Lörrach Barrieren sind allgegenwärtig

Mit den Tücken abgesenkter Bordsteine hatte auch Oberbürgermeister Jörg Lutz (r.) zu kämpfen. Foto: Silvia Waßmer Foto: Die Oberbadische

Lörrach (was). Wie erleben Sehbehinderte Menschen einen alltäglichen Gang durch die Innenstadt? Wie gut kommen Rollstuhlfahrer in Lörrach voran? Antworten auf diese Fragen gab der Behindertenbeirat der Stadt. Er lud am Mittwoch Oberbürgermeister Jörg Lutz, Stadträte und Fachbereichsleiter zu einem besonderen Rundgang ein.
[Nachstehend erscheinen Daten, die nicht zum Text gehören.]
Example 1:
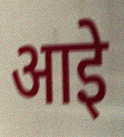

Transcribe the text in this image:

आइे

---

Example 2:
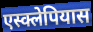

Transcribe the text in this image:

एस्क्लेपियास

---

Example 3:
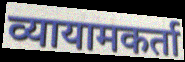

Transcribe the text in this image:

व्यायामकर्ता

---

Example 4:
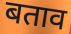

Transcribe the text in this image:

बताव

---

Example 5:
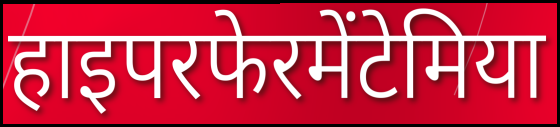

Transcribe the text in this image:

हाइपरफेरमेंटेमिया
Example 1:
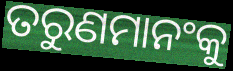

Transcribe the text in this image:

ତରୁଣମାନଂକୁ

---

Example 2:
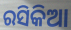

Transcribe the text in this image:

ରସିକିଆ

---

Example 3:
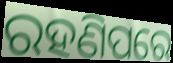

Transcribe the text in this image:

ରହଣିପରେ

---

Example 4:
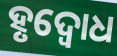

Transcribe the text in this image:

ହୃଦ୍ବୋଧ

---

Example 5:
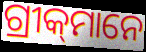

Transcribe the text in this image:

ଗ୍ରୀକ୍‌ମାନେ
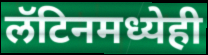
लॅटिनमध्येही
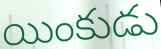
యింకుడు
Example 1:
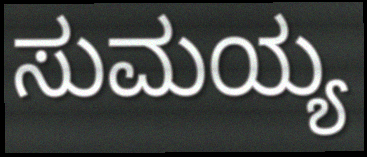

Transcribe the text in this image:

ಸುಮಯ್ಯ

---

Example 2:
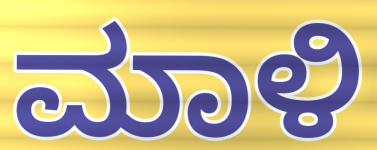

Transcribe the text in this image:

ಮಾಳಿ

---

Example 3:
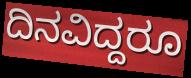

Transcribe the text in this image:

ದಿನವಿದ್ದರೂ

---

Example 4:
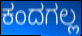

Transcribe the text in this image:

ಕಂದಗಲ್ಲ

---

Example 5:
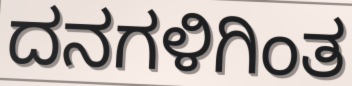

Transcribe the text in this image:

ದನಗಳಿಗಿಂತ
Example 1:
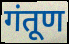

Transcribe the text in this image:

गंतूण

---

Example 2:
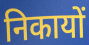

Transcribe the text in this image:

निकायों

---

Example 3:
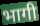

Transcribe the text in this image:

भागी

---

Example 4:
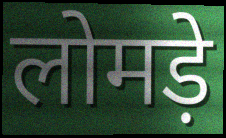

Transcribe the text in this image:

लोमड़े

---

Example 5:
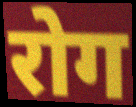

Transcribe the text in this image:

रोग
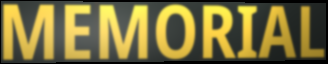
MEMORIAL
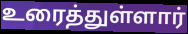
உரைத்துள்ளார்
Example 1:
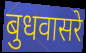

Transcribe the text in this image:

बुधवासरे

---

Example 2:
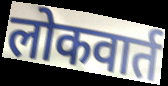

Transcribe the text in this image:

लोकवार्त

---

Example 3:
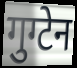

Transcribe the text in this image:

गुग्टेन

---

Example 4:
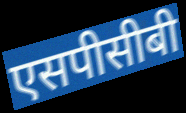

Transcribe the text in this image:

एसपीसीबी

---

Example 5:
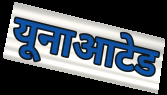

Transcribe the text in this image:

यूनाआटेड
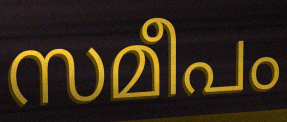
സമീപം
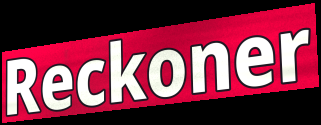
Reckoner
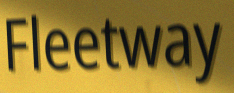
Fleetway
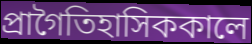
প্রাগৈতিহাসিককালে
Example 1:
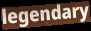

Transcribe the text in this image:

legendary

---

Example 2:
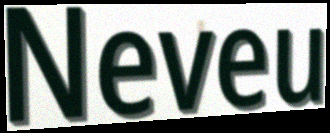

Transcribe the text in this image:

Neveu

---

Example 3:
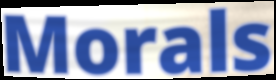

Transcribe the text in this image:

Morals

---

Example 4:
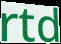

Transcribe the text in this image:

rtd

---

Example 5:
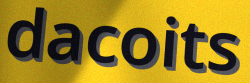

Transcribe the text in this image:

dacoits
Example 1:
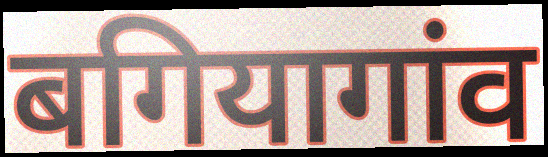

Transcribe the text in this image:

बगियागांव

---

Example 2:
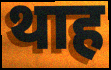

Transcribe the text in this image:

थाह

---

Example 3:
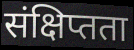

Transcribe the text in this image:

संक्षिप्तता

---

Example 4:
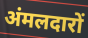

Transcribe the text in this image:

अंमलदारों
Die Mitglieder des Behindertenbeirats hatten Rollstühle, Dunkelbrillen, Blindenstöcke und einen Rollator mitgebracht. „Viele wissen aus der Theorie, worauf es ankommt, aber ausprobiert haben es die wenigsten“, begründete Behindertenbeirat-Vorsitzender Dirk Furtwängler, der selbst an einer Sehbehinderung leidet, die Aktion. Diese soll etwa dafür sensibilisieren, bei der Planung von Straßen, Gehwegen oder Gebäuden die Bedürfnisse behinderter Menschen zu berücksichtigen.
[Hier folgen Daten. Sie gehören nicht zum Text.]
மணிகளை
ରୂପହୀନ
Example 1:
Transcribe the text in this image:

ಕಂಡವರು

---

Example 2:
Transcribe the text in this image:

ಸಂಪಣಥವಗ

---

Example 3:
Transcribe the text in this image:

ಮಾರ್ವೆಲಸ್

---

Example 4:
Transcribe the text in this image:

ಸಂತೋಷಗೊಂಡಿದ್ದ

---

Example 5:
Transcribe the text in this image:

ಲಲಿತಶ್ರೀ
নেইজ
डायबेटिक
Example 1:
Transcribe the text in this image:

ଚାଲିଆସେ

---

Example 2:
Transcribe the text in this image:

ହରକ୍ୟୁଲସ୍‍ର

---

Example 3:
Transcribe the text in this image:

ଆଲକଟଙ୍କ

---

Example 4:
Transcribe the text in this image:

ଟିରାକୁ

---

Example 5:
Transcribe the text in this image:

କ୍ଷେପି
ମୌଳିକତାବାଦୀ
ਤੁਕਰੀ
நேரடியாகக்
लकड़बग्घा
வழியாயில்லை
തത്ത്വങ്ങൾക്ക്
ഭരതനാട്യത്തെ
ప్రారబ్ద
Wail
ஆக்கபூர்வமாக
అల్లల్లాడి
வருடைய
Der Rundgang führte die Teilnehmer vom Marktplatz über die Teichstraße, Rainstraße, Spitalstraße und Grabenstraße zum Senser Platz und von dort über die Tumringer Straße, Palmstraße und den Postplatz zum Rathaus. „Ob die Tour wirklich barrierefrei ist, können sie nachher entscheiden“, erklärte Furtwängler.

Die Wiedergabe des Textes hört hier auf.